Carne Ross, a former British official to the UN*, offered his controversial testimony to the Chilcot inquiry today – and it makes uncomfortable reading for the government of the time.
In his written evidence, Ross said he believed the government had “intentionally and substantially exaggerated” its assessment of Iraq’s capabilities ahead of the 2003 invasion. For example, he revives the point that Iraq was officially thought to have “up to 12” Scud missles – which became “up to 20” in the September dossier.
Ross also highlights flaws in a paper sent to the Parliamentary Labour Party by then foreign secretary Jack Straw to drum up support from MPs.
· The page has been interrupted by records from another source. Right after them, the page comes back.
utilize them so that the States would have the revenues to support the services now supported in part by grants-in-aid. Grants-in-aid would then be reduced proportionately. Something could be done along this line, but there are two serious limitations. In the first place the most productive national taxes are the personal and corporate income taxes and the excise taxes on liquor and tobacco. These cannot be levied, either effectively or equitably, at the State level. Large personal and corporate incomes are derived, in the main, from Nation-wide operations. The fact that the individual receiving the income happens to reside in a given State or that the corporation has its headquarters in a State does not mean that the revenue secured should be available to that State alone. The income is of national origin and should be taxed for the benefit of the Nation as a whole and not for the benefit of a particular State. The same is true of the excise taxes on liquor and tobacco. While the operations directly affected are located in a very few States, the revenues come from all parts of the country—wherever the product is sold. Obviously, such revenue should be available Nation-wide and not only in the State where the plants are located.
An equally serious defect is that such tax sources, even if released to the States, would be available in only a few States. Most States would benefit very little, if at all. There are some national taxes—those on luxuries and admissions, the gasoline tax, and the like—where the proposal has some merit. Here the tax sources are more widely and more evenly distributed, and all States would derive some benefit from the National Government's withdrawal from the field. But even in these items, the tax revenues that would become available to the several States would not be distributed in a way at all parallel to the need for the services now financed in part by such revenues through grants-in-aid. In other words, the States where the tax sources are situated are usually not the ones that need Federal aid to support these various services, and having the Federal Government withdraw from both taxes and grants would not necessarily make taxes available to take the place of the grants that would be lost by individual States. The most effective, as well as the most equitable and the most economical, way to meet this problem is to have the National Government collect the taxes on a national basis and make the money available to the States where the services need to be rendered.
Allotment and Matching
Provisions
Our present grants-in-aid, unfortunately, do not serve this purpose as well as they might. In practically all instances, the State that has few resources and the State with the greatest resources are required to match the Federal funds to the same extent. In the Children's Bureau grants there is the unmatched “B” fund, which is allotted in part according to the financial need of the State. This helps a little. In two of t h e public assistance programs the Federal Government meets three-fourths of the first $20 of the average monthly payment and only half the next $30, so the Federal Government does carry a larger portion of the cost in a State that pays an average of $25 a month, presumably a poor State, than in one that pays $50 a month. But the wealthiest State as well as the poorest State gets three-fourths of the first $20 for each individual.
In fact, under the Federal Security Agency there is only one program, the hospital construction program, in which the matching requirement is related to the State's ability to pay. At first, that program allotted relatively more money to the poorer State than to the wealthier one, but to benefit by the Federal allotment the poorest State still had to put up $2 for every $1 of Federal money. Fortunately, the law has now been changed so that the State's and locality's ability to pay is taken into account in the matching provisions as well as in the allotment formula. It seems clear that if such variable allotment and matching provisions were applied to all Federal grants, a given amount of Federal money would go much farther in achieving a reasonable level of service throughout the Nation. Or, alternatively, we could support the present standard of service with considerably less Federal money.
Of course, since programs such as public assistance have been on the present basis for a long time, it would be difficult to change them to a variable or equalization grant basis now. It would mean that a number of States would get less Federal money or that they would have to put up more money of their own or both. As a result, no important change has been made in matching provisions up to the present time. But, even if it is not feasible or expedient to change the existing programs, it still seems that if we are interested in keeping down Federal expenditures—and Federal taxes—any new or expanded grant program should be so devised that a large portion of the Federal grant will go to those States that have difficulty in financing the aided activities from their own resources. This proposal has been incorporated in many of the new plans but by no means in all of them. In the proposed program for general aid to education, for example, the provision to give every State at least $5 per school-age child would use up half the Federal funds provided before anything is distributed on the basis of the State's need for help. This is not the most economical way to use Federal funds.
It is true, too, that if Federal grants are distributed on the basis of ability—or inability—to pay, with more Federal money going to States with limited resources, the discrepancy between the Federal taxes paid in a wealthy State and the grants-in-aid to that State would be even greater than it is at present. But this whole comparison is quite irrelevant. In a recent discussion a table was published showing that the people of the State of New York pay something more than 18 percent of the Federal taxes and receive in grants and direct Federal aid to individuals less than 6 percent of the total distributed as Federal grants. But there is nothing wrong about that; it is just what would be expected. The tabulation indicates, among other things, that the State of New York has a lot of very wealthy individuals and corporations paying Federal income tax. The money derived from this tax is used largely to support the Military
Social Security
The paper claimed that “if Iraq’s weapons programmes remain unchecked, Iraq could develop a crude nuclear device in about five years.” As Ross points out, the government’s assessment hitherto had been more or less the opposite, ie, “if controls (sanctions) are lifted, then Iraq could develop a crude nuclear device in about five years.” In other words it believed that sanctions were preventing Iraq from developing a nuclear capacity.
The head of Non-Proliferation Department sent a minute to Jack Straw’s special adviser pointing out the discrepancy. This was ignored; the paper was later circulated to the cabinet.
Ross also points out that the paper included “scare-mongering claims“, for example that “less than a teaspoon of anthrax can kill over a million people“. This glossed over the fact that anthrax is notoriously difficult to weaponize and deliver effectively.
The written evidence also includes a corker of Whitehall double-speak. Ross says that before 9/11 there was no mention in policy documents of a rising threat from Iraq. If anything those documents discuss the difficulty of maintaining sanctions given the absence of evidence of WMD violations, he argues.
“Post 9/11, the prevailing FCO view is summed up in a minute from the political director to the foreign secretary on 22 March 2002 to the effect that the assessment of Iraq’s WMD capability had not changed in recent years, but that the UK reaction to that assessment had changed.”
Paul Waugh, who was at the hearing, has more on this.
* Ross resigned in the summer of 2002, long before war broke out.